Once again, in the face of unthinkable tragedy – this time much closer to home than any of us here in Boston would like – Mark Morford says the thing I need to hear, and that I wanted to say myself.
I’ve asked here before how we humans are meant to deal with the tragedies that erupt around us every day, especially now that we hear about it instantly and relentlessly. Increasingly, trauma happens to us not just when we are directly faced with a tragedy, but secondarily, when we are exposed to constant atrocities in our world.
Says Mark Morford:
We are not built for this. We are not designed, at our core, to be able to absorb, at a glance and a click, a tweet and a ruthless video feed, all the ills and horrors of the world, all at once, all manner of chaos and destruction in a nonstop bloody flood over which we are powerless to influence and impotent to stop.
So what do you do when something like this happens – as it seems to, increasingly, in recent times?

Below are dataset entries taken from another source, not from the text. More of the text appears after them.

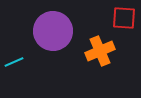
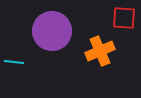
purple circle: moved 1 px left
cyan line: rotated 30 degrees clockwise
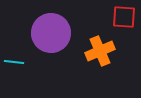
red square: moved 1 px up
purple circle: moved 1 px left, 2 px down
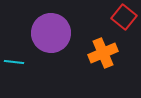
red square: rotated 35 degrees clockwise
orange cross: moved 3 px right, 2 px down
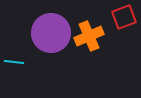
red square: rotated 30 degrees clockwise
orange cross: moved 14 px left, 17 px up
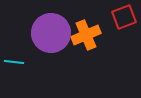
orange cross: moved 3 px left, 1 px up
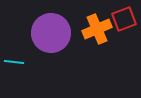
red square: moved 2 px down
orange cross: moved 11 px right, 6 px up
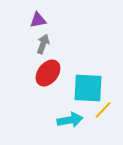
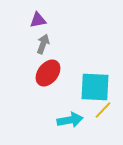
cyan square: moved 7 px right, 1 px up
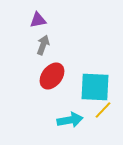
gray arrow: moved 1 px down
red ellipse: moved 4 px right, 3 px down
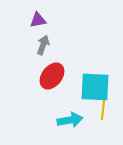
yellow line: rotated 36 degrees counterclockwise
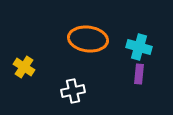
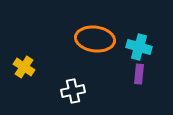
orange ellipse: moved 7 px right
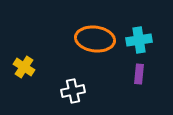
cyan cross: moved 7 px up; rotated 25 degrees counterclockwise
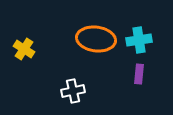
orange ellipse: moved 1 px right
yellow cross: moved 18 px up
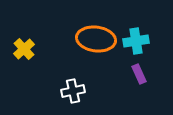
cyan cross: moved 3 px left, 1 px down
yellow cross: rotated 15 degrees clockwise
purple rectangle: rotated 30 degrees counterclockwise
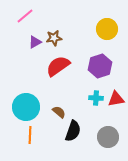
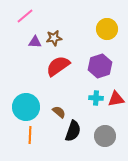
purple triangle: rotated 32 degrees clockwise
gray circle: moved 3 px left, 1 px up
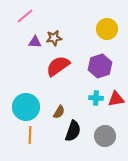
brown semicircle: rotated 80 degrees clockwise
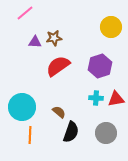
pink line: moved 3 px up
yellow circle: moved 4 px right, 2 px up
cyan circle: moved 4 px left
brown semicircle: rotated 80 degrees counterclockwise
black semicircle: moved 2 px left, 1 px down
gray circle: moved 1 px right, 3 px up
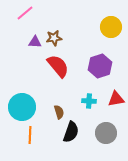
red semicircle: rotated 85 degrees clockwise
cyan cross: moved 7 px left, 3 px down
brown semicircle: rotated 32 degrees clockwise
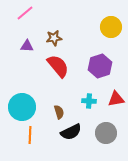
purple triangle: moved 8 px left, 4 px down
black semicircle: rotated 45 degrees clockwise
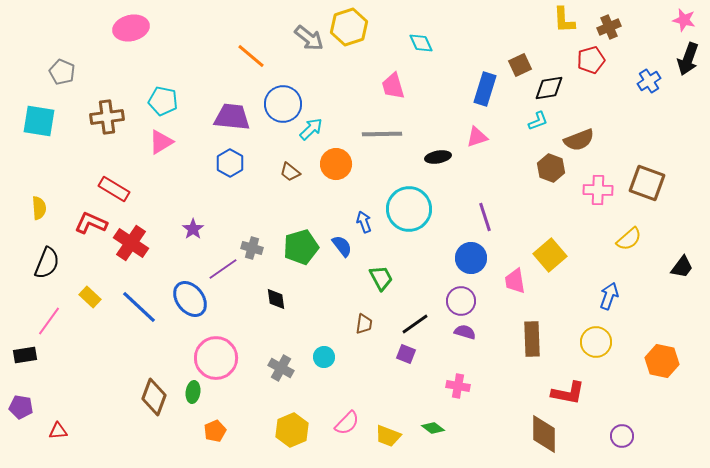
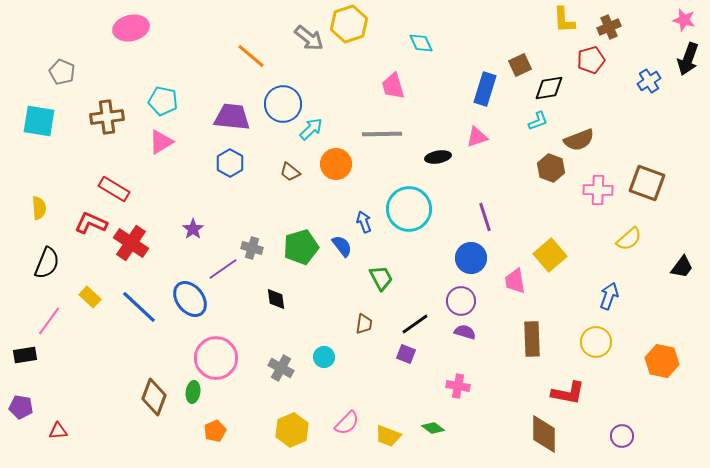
yellow hexagon at (349, 27): moved 3 px up
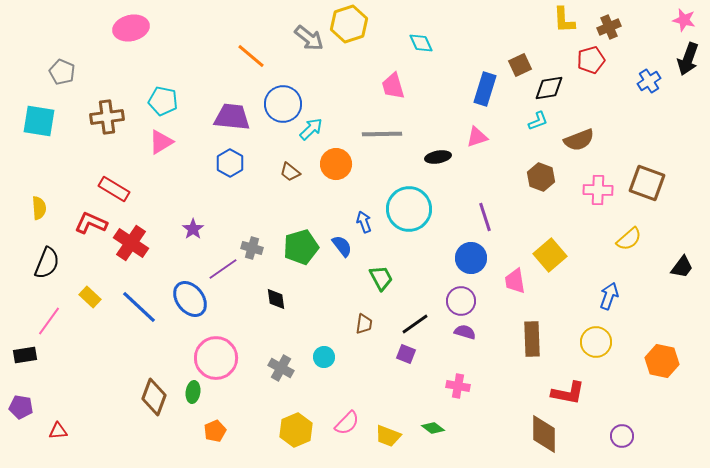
brown hexagon at (551, 168): moved 10 px left, 9 px down
yellow hexagon at (292, 430): moved 4 px right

You gather in, hold tight, and take care of those close to you. As feeble as it sounds, as meek as you feel, this is the only way. This is also the best way. To help. To be a part. To avoid shutting down, hardening, adding more suspicion and mistrust to the world.
The outpouring of love and support not just locally but globally; the inspiring vision of marathoners completing the race, then continuing to run to hospitals to donate blood; the heroism of first responders, firefighters and others – it’s all made for one inspiring week in the face of tragedy. And unlike the aftermath of 9/11, it feels like the first response here isn’t one of revenge, of hardening against whatever enemy emerges. It feels like it may be, really this time, about banding together.
This is the most essential reminder of all, is it not? A handful of violent sociopaths will never match, much less defeat, the support and care of tens of millions. Those who wish harm and damage upon humanity will never outnumber those who enable, empower and heal. The odds are in our favor. They always are. This is why we are still alive. Maybe the only reason.
We are still here, supporting each other, enabling, empowering and healing. My wish for all reading this is that you might find it in yourself to stay open during this time, to reach out to others, to bring caring and love to those who need it, and to not shut down, grow hard, let this event – the onslaught of events – close you off to humanity.
And anyway, as Stephen Colbert reminds us: we’re tougher than that.